Otzenrath 3° kälter

Der Film "Otzenrath 3° kälter" erzählt die Geschichten einiger Bewohner des niederrheinischen Dorfes Otzenrath. Innerhalb von fünf Jahren wurde ihr gesamter Ort umgesiedelt. Es ist der erste von zwölf weiteren, die im Laufe der kommenden 40 Jahre dieses Schicksal teilen werden, weil sie dem Braunkohletagebau "Garzweiler II" im Wege stehen. Jens Schanze setzt die im Jahr 2000 mit dem Film "Otzenrather Sprung" begonnene Erzählung fort. Es gibt ein Wiedersehen mit den Menschen von damals, die versuchen, "Neu-Otzenrath" zu ihrer Heimat zu machen.

"Der Energieträger Braunkohle ist für Deutschland einer der ganz wesentlichen Energieträger.
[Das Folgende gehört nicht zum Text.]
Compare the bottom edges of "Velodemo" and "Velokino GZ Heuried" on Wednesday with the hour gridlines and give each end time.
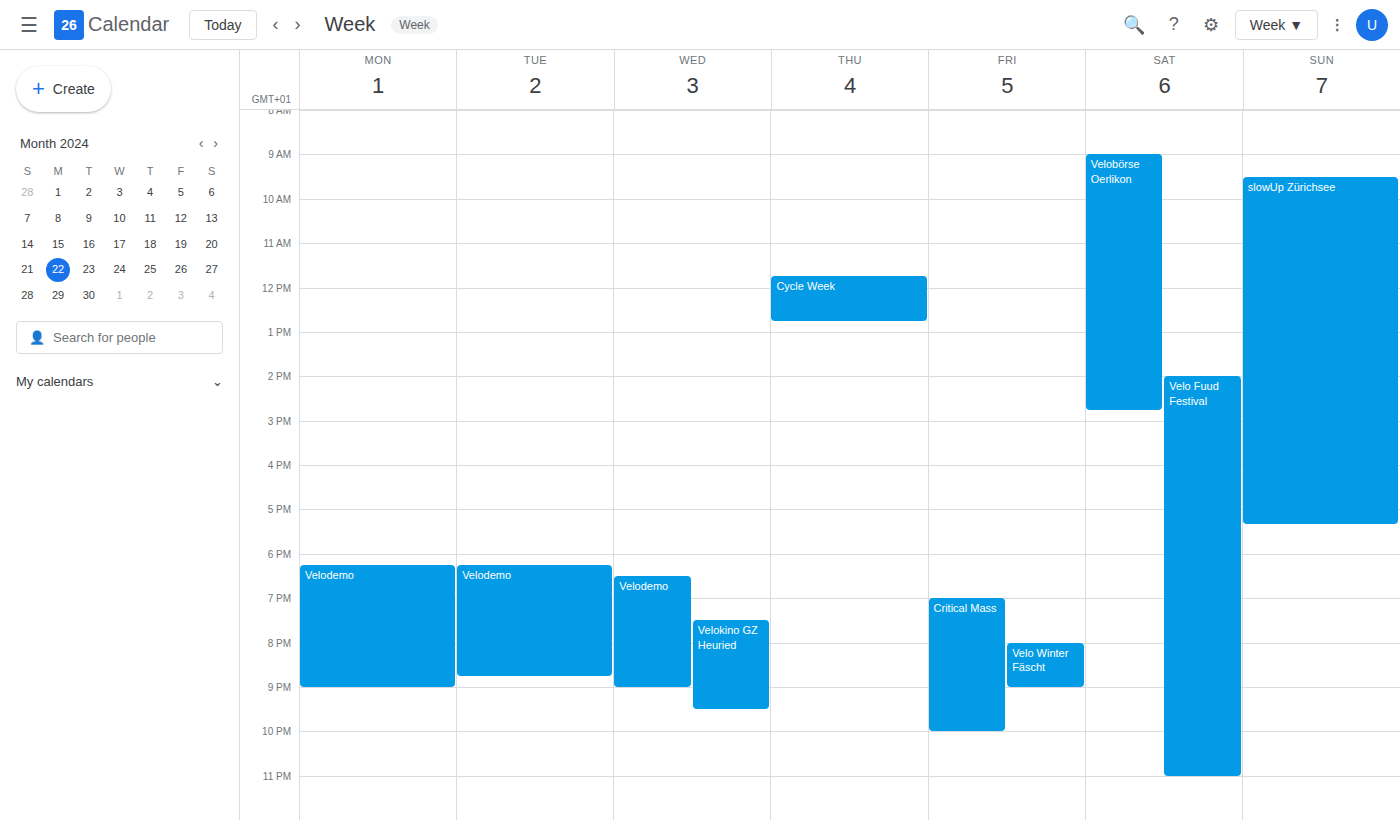
"Velodemo": 9:00 PM, exactly on the 9 PM line. "Velokino GZ Heuried": 9:30 PM, halfway between the 9 PM and 10 PM lines.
Ich wünsche ihnen viel Glück bei diesem Bau und eine gute Zukunft für die Bundesrepublik Deutschland" ruft die Bundeskanzlerin den Vertretern der RWE AG in Grevenbroich-Neurath anlässlich der Grundsteinlegung für das modernste Braunkohlekraftwerk der Welt zu. "Gratulation an Sie alle, Sie haben ein todschickes, neues Dorf hier" ruft der Direktor des Tagebaus Garzweiler II den Otzenrathern im Kirmeszelt zu. "Ich denke mal, dass die energiepolitischen Probleme nicht so groß waren, dass das alles von Nöten war" sagt der junge Landwirt Markus Mohren und betrachtet die Fläche, auf der bis vor kurzem das 700 Jahre alte Dorf Otzenrath stand.
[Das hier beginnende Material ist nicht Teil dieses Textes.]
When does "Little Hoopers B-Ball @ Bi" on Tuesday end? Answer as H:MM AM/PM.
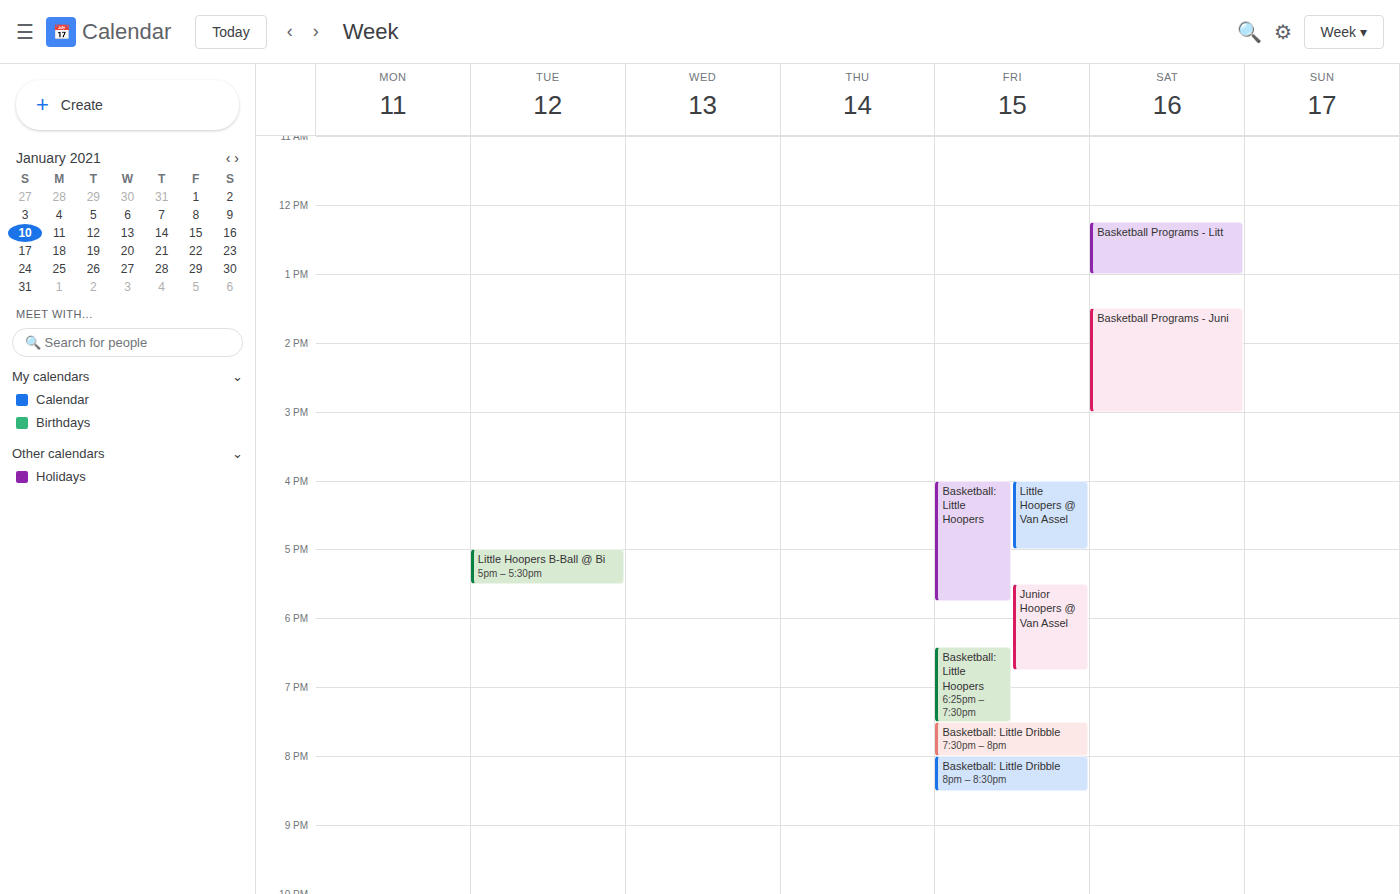
5:30 PM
In Deutschland befinden sich zurzeit 25 Kohlekraftwerke im Bau oder in der Planung, die bis 2012 ans Netz gehen werden. Weltweit werden bis zu diesem Zeitpunkt weit über 1000 neue Kohlekraftwerke in Betrieb gehen - ungeachtet aller Konsequenzen, die laut des Weltklimaberichts der UNO vom Januar 2007 zu erwarten sind, sollte die Produktion des bei der Kohleverstromung entstehenden CO²-Gases weiterhin ungebremst zunehmen.

In Grevenbroich-Neurath baut die RWE Power AG, Deutschlands zweitgrößter Stromversorger, ein Kraftwerk zur Verstromung von Braunkohle auf dem Stand der modernsten Technologie. 6-7 Millionen Tonnen Braunkohle pro Jahr sollen ab 2010 hier verbrannt werden; aus jeder Tonne Kohle entsteht dabei etwa eine Tonne CO², die über die Schlote in die Atmosphäre entsorgt wird. Mindestens 30 Jahre lang soll die Anlage laufen.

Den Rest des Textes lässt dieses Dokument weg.